The US is fighting multiple wars, under severe pressure from opposition, and is in a financial crisis of its own. Getting involved in what might prove to be a protracted civil war in Libya might in the end prove a greater loss for the US than a gain. Indeed, it is easier to obtain oil from more stable and cooperative oil abundant countries using standard business agreements than to wage war in a region with a fast changing political momentum - the end point of which cannot be predicted at this stage. In this sense, going to war in Iraq constituted a much 'safer' bet that Iraqi oil would be made available for exploitation of US led oil companies. That is, the war on Iraq occurred in a more or less stable geopolitical environment, while going to war in Libya for the same reasons now would be foolish. There is no guarantee that the region will adopt diplomatic stances and forge relationships that are favourable to the US once democracy has been established across the region. In this sense, the conflating the war on Iraq with a military intervention in Libya is misleading - there is a lot more risk associated with the middle east now as it is in a process of grand transition, the true end-state of which cannot be predicted with great certainty at present.

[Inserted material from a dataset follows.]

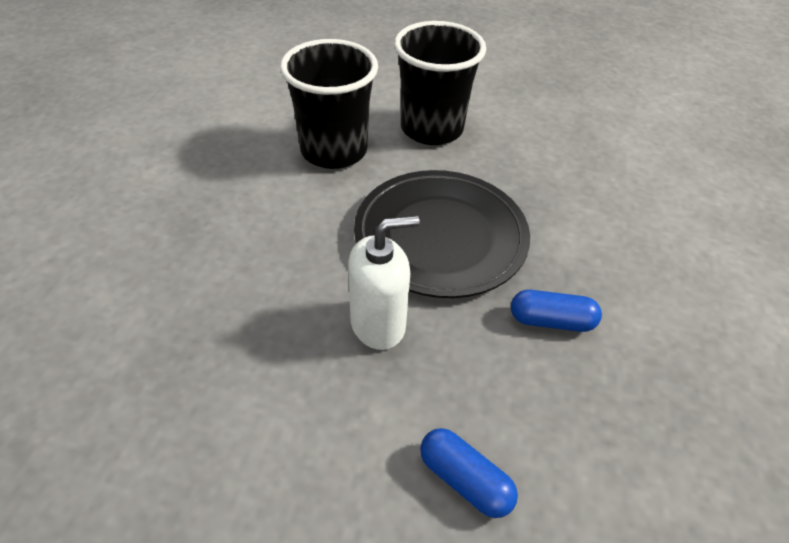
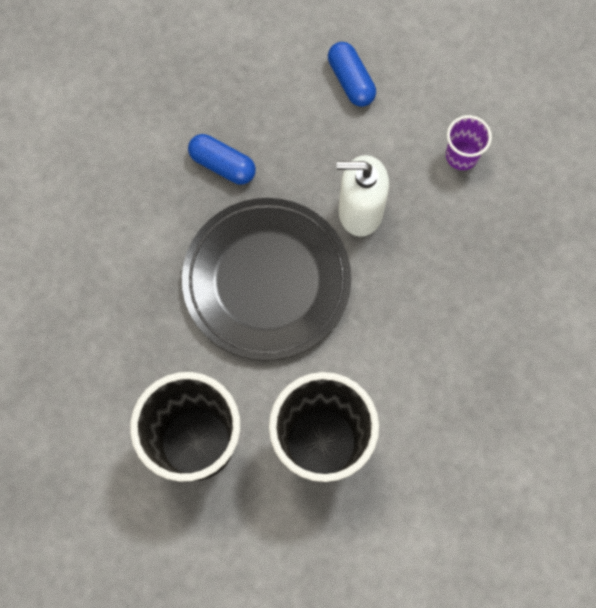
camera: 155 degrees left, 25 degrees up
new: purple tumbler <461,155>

Hedging oil benefits against the cost of war in Libya in the current geopolitical context isn't as simple as it might have been six or seven years ago. The world, and the region has undergone (and is undergoing) significant changes and the risks are too high to reach the convenient conclusion that this is all about oil. This is not to negate that these motivations might be present in some shape or form, but that these motivations are most likely severely misplaced if they are the core reasons for intervening in Libya and it is unlikely that strategists in the White House and the US military are unaware of this - indeed, it may well explain the reluctance of the US military to get involved in the unfolding crisis in Libya, preferring to wait it out on the sidelines and see which way the situation resolves and to get access to Libyan oil through less costly means i.e. when the unfolding civil war has rendered on or both sides weakened and desperate.
Moreover, there is a strain of convenience in the argument that intervention in Libya will constitute another attempt to reassert US dominance and/or obtain access to oil - and an inappropriate 'soapboxing' of old, long-held objections to western and US hegemony being conveniently taken out and polished up using the Libyan crisis (civil war, revolution, whatever) as the brush. Academics and 'experts' often cannot resist the temptation to grandstand their own versions and interpretations of global events and the underlying processes that are at work in generating these events, irrespective of the specific context that governs newly emerging events. The idea that history is repeating itself might be severely misplaced where events in Libya and the middle east are concerned. It simply isn't that simple anymore. It is unlikely that if the UN says no to a no-fly zone, that the US will force its own military into a conflict that it is not interested in becoming involved in. For now there seems to be global and regional agreement that if the UN says no, then there will likely be no intervention in Libya, and we will all stand by and watch Libyans descend into the nightmares of civil war.